- Task description:
Return the lines below exactly, starting with the line that contains "thumb ip: (473, 702)" and stopping after the last line.

(Skeletal landmark data)
━━━━━━━━

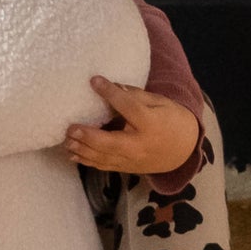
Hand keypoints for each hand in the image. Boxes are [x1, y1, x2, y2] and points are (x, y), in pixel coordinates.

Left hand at [63, 76, 201, 177]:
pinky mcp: (126, 168)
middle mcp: (140, 144)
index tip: (94, 80)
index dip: (110, 93)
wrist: (183, 149)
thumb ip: (135, 96)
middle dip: (88, 136)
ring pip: (103, 157)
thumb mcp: (158, 102)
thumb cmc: (170, 119)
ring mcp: (132, 160)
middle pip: (110, 142)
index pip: (128, 107)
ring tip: (67, 140)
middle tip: (70, 127)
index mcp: (150, 123)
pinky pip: (104, 166)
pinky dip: (87, 161)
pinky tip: (72, 154)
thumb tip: (111, 85)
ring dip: (82, 150)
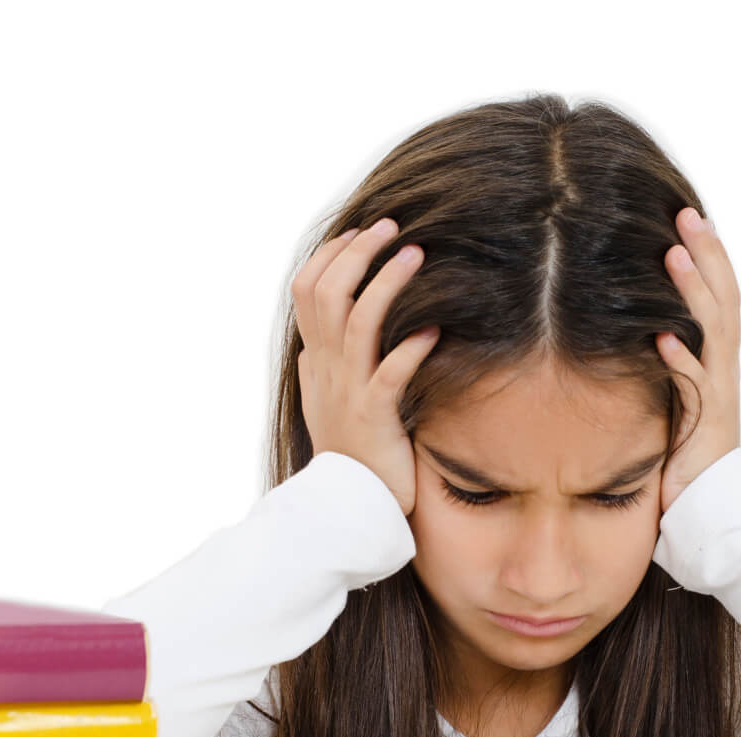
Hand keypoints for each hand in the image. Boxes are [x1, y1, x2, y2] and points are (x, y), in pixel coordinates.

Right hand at [295, 216, 439, 515]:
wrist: (349, 506)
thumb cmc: (351, 453)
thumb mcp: (328, 399)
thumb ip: (326, 363)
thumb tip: (325, 332)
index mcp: (315, 360)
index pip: (306, 290)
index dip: (331, 255)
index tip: (360, 231)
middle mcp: (326, 370)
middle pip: (328, 293)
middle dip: (358, 253)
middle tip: (391, 227)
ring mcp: (347, 393)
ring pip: (358, 323)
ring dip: (387, 284)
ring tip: (416, 254)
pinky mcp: (374, 419)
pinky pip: (390, 376)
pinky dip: (411, 348)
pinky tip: (434, 329)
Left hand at [654, 206, 740, 514]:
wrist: (709, 506)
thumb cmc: (683, 451)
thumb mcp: (673, 393)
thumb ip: (664, 359)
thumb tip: (633, 322)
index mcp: (719, 358)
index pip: (722, 294)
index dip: (710, 255)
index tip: (689, 216)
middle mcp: (725, 369)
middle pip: (724, 299)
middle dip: (707, 255)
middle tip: (687, 214)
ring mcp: (719, 394)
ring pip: (713, 333)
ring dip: (693, 293)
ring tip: (673, 255)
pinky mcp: (706, 425)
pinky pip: (695, 388)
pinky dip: (680, 361)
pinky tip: (662, 338)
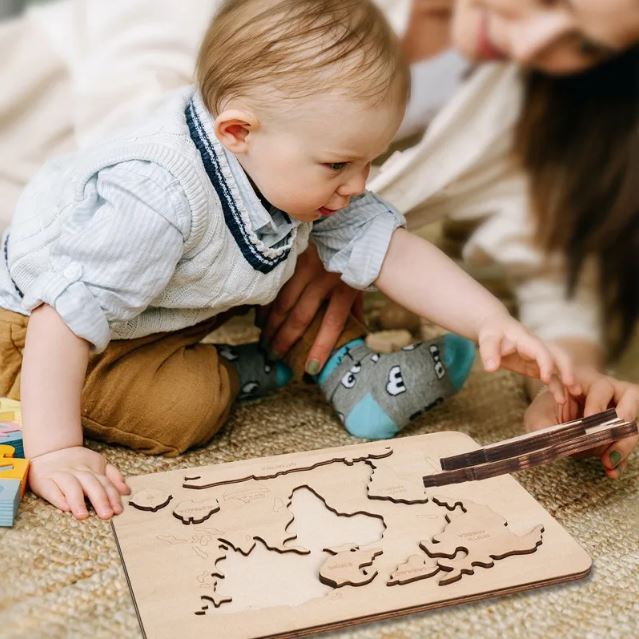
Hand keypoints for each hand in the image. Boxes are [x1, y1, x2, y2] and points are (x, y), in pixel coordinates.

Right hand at [28, 446, 129, 519]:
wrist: (51, 449)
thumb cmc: (78, 462)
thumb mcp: (98, 465)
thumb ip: (112, 477)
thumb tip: (126, 491)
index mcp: (93, 469)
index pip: (105, 483)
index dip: (113, 497)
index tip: (118, 511)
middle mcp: (79, 472)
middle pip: (91, 484)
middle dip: (100, 500)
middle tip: (106, 515)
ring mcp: (61, 475)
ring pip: (71, 487)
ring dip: (78, 501)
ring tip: (83, 516)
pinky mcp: (44, 481)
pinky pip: (51, 489)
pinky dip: (58, 498)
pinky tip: (64, 508)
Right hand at [257, 243, 362, 372]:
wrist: (345, 224)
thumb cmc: (353, 260)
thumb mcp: (358, 285)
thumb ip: (356, 311)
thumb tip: (357, 338)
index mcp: (344, 287)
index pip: (333, 323)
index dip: (321, 347)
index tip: (311, 368)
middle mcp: (324, 277)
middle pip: (301, 315)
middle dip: (285, 339)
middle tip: (274, 355)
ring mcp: (306, 265)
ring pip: (282, 301)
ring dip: (271, 324)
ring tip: (264, 340)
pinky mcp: (292, 256)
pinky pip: (274, 284)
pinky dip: (265, 303)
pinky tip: (260, 318)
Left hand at [477, 312, 577, 402]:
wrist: (496, 328)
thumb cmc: (492, 332)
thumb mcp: (487, 340)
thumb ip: (489, 352)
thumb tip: (490, 368)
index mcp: (527, 339)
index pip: (541, 350)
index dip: (545, 363)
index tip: (546, 378)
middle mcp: (538, 347)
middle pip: (559, 355)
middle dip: (567, 368)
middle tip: (571, 385)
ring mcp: (539, 357)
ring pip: (558, 367)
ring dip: (566, 380)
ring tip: (574, 394)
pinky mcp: (537, 366)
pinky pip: (551, 376)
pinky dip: (557, 386)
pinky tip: (561, 399)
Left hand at [524, 368, 638, 478]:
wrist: (553, 415)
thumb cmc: (546, 409)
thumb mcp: (539, 414)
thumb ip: (544, 425)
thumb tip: (554, 442)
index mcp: (589, 382)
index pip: (601, 388)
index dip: (597, 405)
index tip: (588, 421)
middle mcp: (611, 393)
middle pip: (630, 401)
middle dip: (620, 424)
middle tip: (606, 438)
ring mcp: (620, 411)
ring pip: (632, 424)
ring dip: (623, 445)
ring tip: (608, 462)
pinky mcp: (621, 431)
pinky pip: (627, 443)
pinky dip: (622, 459)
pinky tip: (611, 471)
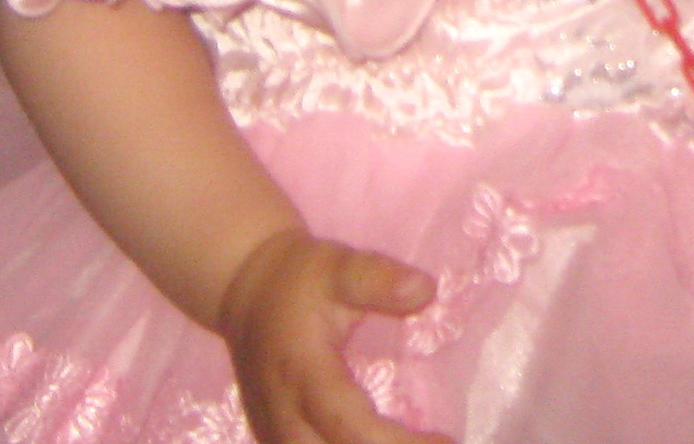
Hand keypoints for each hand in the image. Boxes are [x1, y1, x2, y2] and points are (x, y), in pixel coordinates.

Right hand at [216, 226, 448, 443]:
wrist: (246, 290)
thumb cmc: (299, 278)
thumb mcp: (339, 267)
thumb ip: (378, 280)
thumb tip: (425, 290)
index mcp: (302, 377)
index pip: (350, 428)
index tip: (446, 443)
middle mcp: (284, 418)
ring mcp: (275, 435)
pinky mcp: (276, 440)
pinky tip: (385, 443)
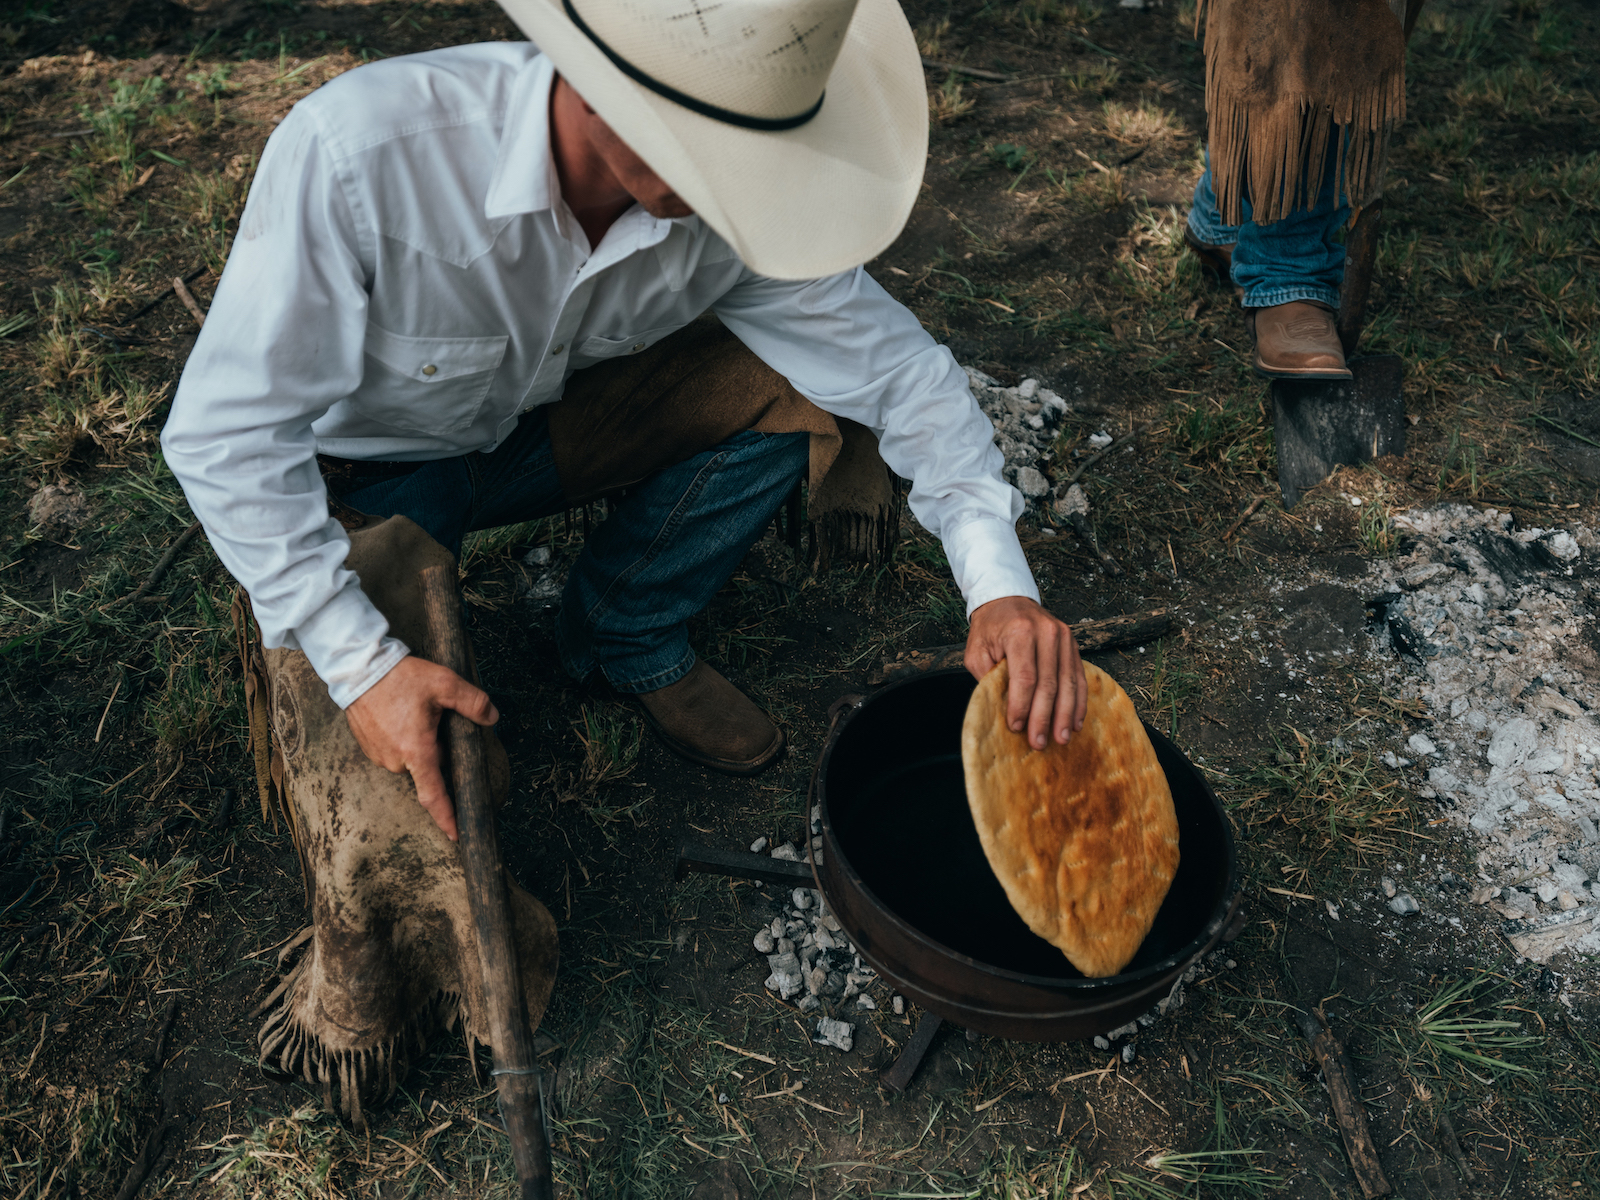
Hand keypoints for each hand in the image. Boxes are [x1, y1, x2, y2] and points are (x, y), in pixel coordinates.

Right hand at [344, 654, 498, 840]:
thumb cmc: (400, 677)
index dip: (446, 817)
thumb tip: (492, 718)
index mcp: (416, 751)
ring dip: (418, 743)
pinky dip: (402, 738)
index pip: (434, 795)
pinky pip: (394, 751)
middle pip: (428, 768)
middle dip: (437, 750)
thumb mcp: (445, 683)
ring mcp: (378, 756)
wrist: (358, 667)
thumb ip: (473, 702)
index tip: (456, 834)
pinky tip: (401, 715)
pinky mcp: (368, 748)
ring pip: (411, 758)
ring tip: (414, 711)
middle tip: (435, 718)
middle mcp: (395, 760)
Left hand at [965, 596, 1087, 750]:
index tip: (1016, 726)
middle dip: (1044, 717)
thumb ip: (988, 678)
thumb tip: (1001, 710)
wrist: (1008, 600)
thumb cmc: (990, 629)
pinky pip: (1079, 677)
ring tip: (1062, 738)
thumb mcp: (977, 650)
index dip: (1021, 705)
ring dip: (1066, 715)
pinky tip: (1075, 721)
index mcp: (1020, 632)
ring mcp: (1064, 637)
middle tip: (1039, 742)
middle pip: (1049, 683)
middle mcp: (1047, 633)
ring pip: (1068, 683)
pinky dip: (1078, 702)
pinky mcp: (1073, 644)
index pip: (1024, 676)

━━━━━━━━

- The completed task:
thumb ip: (473, 702)
index tip: (456, 834)
pinky tip: (401, 715)
pinky mcp: (368, 748)
ring pip: (411, 758)
ring tip: (414, 711)
middle tip: (435, 718)
middle mcp: (395, 760)
Left hand at [965, 596, 1087, 750]:
index tip: (1016, 726)
middle dip: (1044, 717)
thumb ip: (988, 678)
thumb tip: (1001, 710)
wrist: (1008, 600)
thumb cmc: (990, 629)
pinky pip: (1079, 677)
ring tip: (1062, 738)
thumb mcp: (977, 650)
index dip: (1021, 705)
ring dip: (1066, 715)
pinky tip: (1075, 721)
index mcp: (1020, 632)
ring mcp: (1064, 637)
middle tip: (1039, 742)
middle pip: (1049, 683)
middle mcp: (1047, 633)
ring pip: (1068, 683)
pinky dip: (1078, 702)
pinky mcp: (1073, 644)
index pip: (1024, 676)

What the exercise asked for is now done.